● Rendered images with source text:

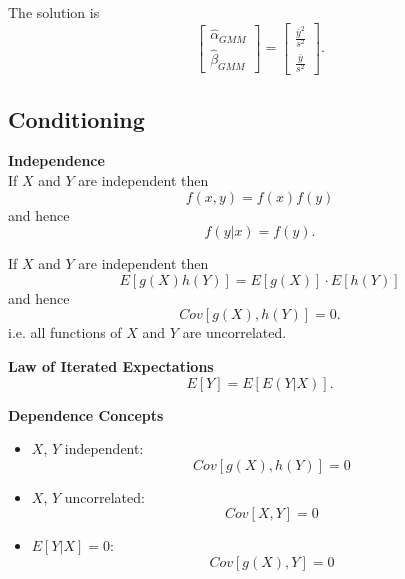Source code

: The solution is
\begin{equation}
\begin{bmatrix}
\hat \alpha_{GMM} \\
\hat \beta_{GMM}
\end{bmatrix}
=\begin{bmatrix}
\frac{\bar y^2}{s^2} \\
\frac{\bar y}{s^2}
\end{bmatrix}.
\end{equation}

\subsection{Conditioning}

{\bf Independence}\\

If $X$ and $Y$ are independent then
\begin{equation}
f(x,y)=f(x)f(y)
\end{equation}
and hence
\begin{equation}
f(y|x)=f(y).
\end{equation}

If $X$ and $Y$ are independent then
\begin{equation}
E[g(X)h(Y)]=E[g(X)]\cdot E[h(Y)]
\end{equation}
and hence
\begin{equation}
Cov[g(X),h(Y)]=0.
\end{equation}
i.e. all functions of $X$ and $Y$ are uncorrelated.

{\bf Law of Iterated Expectations}\\
\begin{equation}
E[Y]=E[E(Y|X)].
\end{equation}

{\bf Dependence Concepts}\\

\begin{itemize}
\item $X$, $Y$ independent:
\begin{equation}
Cov[g(X),h(Y)]=0
\end{equation}
\item $X$, $Y$ uncorrelated:
\begin{equation}
Cov[X,Y]=0
\end{equation}
\item $E[Y|X]=0$:
\begin{equation}
Cov[g(X),Y]=0
\end{equation}
\end{itemize}

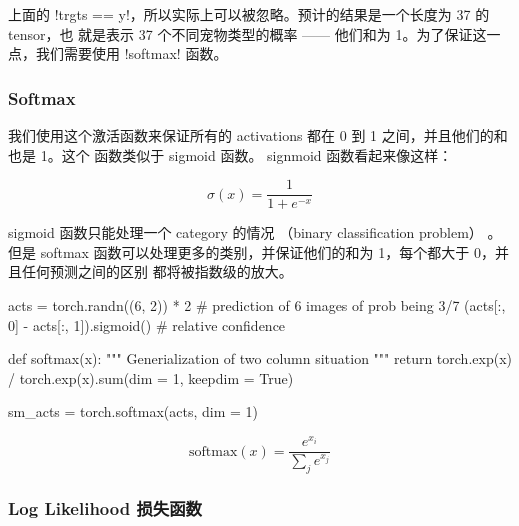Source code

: \documentclass{ctexart}
\newenvironment{monos}{\VerbatimEnvironment\begin{pythoncode}}{\end{pythoncode}}
\begin{document}
上面的 \mono!trgts == y!，所以实际上可以被忽略。预计的结果是一个长度为 37 的 tensor，也
就是表示 37 个不同宠物类型的概率 —— 他们和为 1。为了保证这一点，我们需要使用
\mono!softmax! 函数。

\subsubsection{Softmax}

我们使用这个激活函数来保证所有的 activations 都在 0 到 1 之间，并且他们的和也是 1。这个
函数类似于 sigmoid 函数。 signmoid 函数看起来像这样：

\begin{equation}
    \sigma(x) = \frac{1}{1 + e^{-x}}
\end{equation}


sigmoid 函数只能处理一个 category 的情况 （binary classification problem） 。但是
softmax 函数可以处理更多的类别，并保证他们的和为 1，每个都大于 0，并且任何预测之间的区别
都将被指数级的放大。

\begin{monos}
acts = torch.randn((6, 2)) * 2 # prediction of 6 images of prob being 3/7
(acts[:, 0] - acts[:, 1]).sigmoid() # relative confidence

def softmax(x): 
    """
    Generialization of two column situation
    """
    return torch.exp(x) / torch.exp(x).sum(dim = 1, keepdim = True)

sm_acts = torch.softmax(acts, dim = 1)
\end{monos}


\begin{equation}
    \mathrm{softmax}(x) = \frac{e^{x_i}}{\sum_{j}e^{x_j}}
\end{equation}

\subsubsection{Log Likelihood 损失函数}
\end{document}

● DESCRIPTION OF THE TASK:
Would you please repeat the entries above verbatim, excluding each picture?

● EXERCISE RESULT:
Source code

: The solution is
\begin{equation}
\begin{bmatrix}
\hat \alpha_{GMM} \\
\hat \beta_{GMM}
\end{bmatrix}
=\begin{bmatrix}
\frac{\bar y^2}{s^2} \\
\frac{\bar y}{s^2}
\end{bmatrix}.
\end{equation}

\subsection{Conditioning}

{\bf Independence}\\

If $X$ and $Y$ are independent then
\begin{equation}
f(x,y)=f(x)f(y)
\end{equation}
and hence
\begin{equation}
f(y|x)=f(y).
\end{equation}

If $X$ and $Y$ are independent then
\begin{equation}
E[g(X)h(Y)]=E[g(X)]\cdot E[h(Y)]
\end{equation}
and hence
\begin{equation}
Cov[g(X),h(Y)]=0.
\end{equation}
i.e. all functions of $X$ and $Y$ are uncorrelated.

{\bf Law of Iterated Expectations}\\
\begin{equation}
E[Y]=E[E(Y|X)].
\end{equation}

{\bf Dependence Concepts}\\

\begin{itemize}
\item $X$, $Y$ independent:
\begin{equation}
Cov[g(X),h(Y)]=0
\end{equation}
\item $X$, $Y$ uncorrelated:
\begin{equation}
Cov[X,Y]=0
\end{equation}
\item $E[Y|X]=0$:
\begin{equation}
Cov[g(X),Y]=0
\end{equation}
\end{itemize}

Source code

: \documentclass{ctexart}
\newenvironment{monos}{\VerbatimEnvironment\begin{pythoncode}}{\end{pythoncode}}
\begin{document}
上面的 \mono!trgts == y!，所以实际上可以被忽略。预计的结果是一个长度为 37 的 tensor，也
就是表示 37 个不同宠物类型的概率 —— 他们和为 1。为了保证这一点，我们需要使用
\mono!softmax! 函数。

\subsubsection{Softmax}

我们使用这个激活函数来保证所有的 activations 都在 0 到 1 之间，并且他们的和也是 1。这个
函数类似于 sigmoid 函数。 signmoid 函数看起来像这样：

\begin{equation}
    \sigma(x) = \frac{1}{1 + e^{-x}}
\end{equation}


sigmoid 函数只能处理一个 category 的情况 （binary classification problem） 。但是
softmax 函数可以处理更多的类别，并保证他们的和为 1，每个都大于 0，并且任何预测之间的区别
都将被指数级的放大。

\begin{monos}
acts = torch.randn((6, 2)) * 2 # prediction of 6 images of prob being 3/7
(acts[:, 0] - acts[:, 1]).sigmoid() # relative confidence

def softmax(x): 
    """
    Generialization of two column situation
    """
    return torch.exp(x) / torch.exp(x).sum(dim = 1, keepdim = True)

sm_acts = torch.softmax(acts, dim = 1)
\end{monos}


\begin{equation}
    \mathrm{softmax}(x) = \frac{e^{x_i}}{\sum_{j}e^{x_j}}
\end{equation}

\subsubsection{Log Likelihood 损失函数}
\end{document}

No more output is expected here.